高校1年の夏、中学3年の時の同窓会があった。
半年も経ってないが、開かれたのだ。
高1なので飲んだりはせず、ただ公園に集まって花火をするだけの同窓会だ。

僕は、中3の時に同じクラスだった三上君と同窓会に行く事にした。
他にも、小野、マナブ、クニといった面々が同じクラスだったが、僕と三上君だけが行った。

公園に行く前に、僕と三上君は花火を買いに行った。
花火を持って公園に行くと、だんだんとみんなが集まってきた。
約5ヶ月振りの再会だ。

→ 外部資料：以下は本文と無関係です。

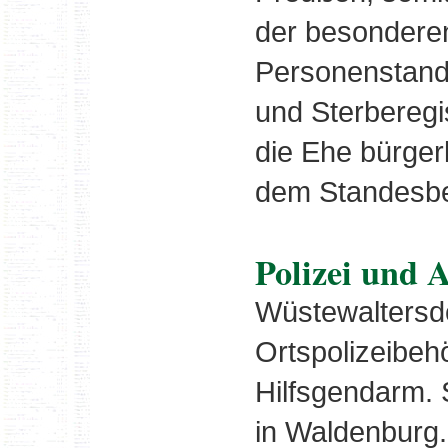
der besondere
Personenstands
und Sterberegi
die Ehe bürgerl
dem Standesb
Polizei und 
Wüstewaltersdo
Ortspolizeibeh
Hilfsgendarm. 
in Waldenburg.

懐かしい。

誰ともなく話していたが、その内に僕の方を見ていた女子のOさんが、隣の可山さんにこう言うのが聞こえた。
「あれ誰?」

卒業して半年も経っていない。
Oさんは僕の顔を知らないのか?
僕はOさんの顔は分かるし、話した事もある。

僕は、その会話が聞こえないふりをしていたが、内心ショックだった。
僕の影がいかに薄かったかを物語るエピソードだ。

可山さんは僕の事を覚えてくれていたようで、
「あれはシンジだよ」
と言ってくれたのが救いか…。

やがて花火を始めた。
手持ち花火、線香花火、小さな打ち上げ花火、ロケット花火などがあった。
周りが団地に囲まれた公園なので、ロケット花火なんかは、高々と打ち上げる事はできない。
だから、地面を這わせるように打ち出すしかない。
何発かのロケット花火が地面に並べられた。

公園の端に、長内さんという子の自転車が止めてあった。
その場所は、ロケット花火の軌道上であった。

シュンッ!シュンッ!シュンッ!

ロケット花火が自転車目掛けて飛んでいく。

パァン!パァン!パァン!

ロケット花火は、自転車のタイヤやボディに当たって弾けた。
長内さんが叫んだ。
「アタシの自転車が〜!」


自転車は無事だった。
みんな笑っていた。

「また集まろうね!」
そう言って、みんなは解散した。
それから15年以上経つが、中学3年の同窓会は開かれていない。
ちなみに、卒業時に決めた幹事役は、三上君である。